• What the task asks
Search the listing below for the line containing "15: (277, 25, 1.07)". From there through the line containing "26: (355, 251, 1.48)", transcribe every line exactly, both ends included.

• Material provided
═══
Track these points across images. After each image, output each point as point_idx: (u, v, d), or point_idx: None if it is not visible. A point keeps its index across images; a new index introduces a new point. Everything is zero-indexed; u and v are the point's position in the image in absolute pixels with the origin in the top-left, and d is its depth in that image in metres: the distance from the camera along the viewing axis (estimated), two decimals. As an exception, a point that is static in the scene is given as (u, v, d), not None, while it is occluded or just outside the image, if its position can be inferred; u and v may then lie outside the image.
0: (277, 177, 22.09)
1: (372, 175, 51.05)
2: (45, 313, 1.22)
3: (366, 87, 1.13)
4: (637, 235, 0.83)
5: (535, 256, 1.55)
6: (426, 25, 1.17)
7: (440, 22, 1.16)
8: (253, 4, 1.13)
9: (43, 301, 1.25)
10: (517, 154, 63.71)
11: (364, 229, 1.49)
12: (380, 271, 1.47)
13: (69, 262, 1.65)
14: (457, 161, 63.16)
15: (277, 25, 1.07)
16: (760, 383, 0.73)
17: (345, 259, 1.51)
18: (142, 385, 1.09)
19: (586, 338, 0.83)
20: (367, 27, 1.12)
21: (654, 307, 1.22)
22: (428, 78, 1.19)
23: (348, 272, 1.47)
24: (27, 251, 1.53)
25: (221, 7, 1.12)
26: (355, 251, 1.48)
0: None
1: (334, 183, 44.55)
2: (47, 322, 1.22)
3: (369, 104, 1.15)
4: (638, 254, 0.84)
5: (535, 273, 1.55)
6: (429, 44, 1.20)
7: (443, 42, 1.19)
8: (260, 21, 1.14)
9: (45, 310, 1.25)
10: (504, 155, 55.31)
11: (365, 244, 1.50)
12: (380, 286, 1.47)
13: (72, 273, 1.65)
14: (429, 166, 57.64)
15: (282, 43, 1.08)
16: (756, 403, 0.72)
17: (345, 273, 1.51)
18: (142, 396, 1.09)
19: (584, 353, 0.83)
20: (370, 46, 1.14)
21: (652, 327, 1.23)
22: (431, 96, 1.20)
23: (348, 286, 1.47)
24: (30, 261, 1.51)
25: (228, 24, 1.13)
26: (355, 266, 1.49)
═══
• The answer
15: (277, 25, 1.07)
16: (760, 383, 0.73)
17: (345, 259, 1.51)
18: (142, 385, 1.09)
19: (586, 338, 0.83)
20: (367, 27, 1.12)
21: (654, 307, 1.22)
22: (428, 78, 1.19)
23: (348, 272, 1.47)
24: (27, 251, 1.53)
25: (221, 7, 1.12)
26: (355, 251, 1.48)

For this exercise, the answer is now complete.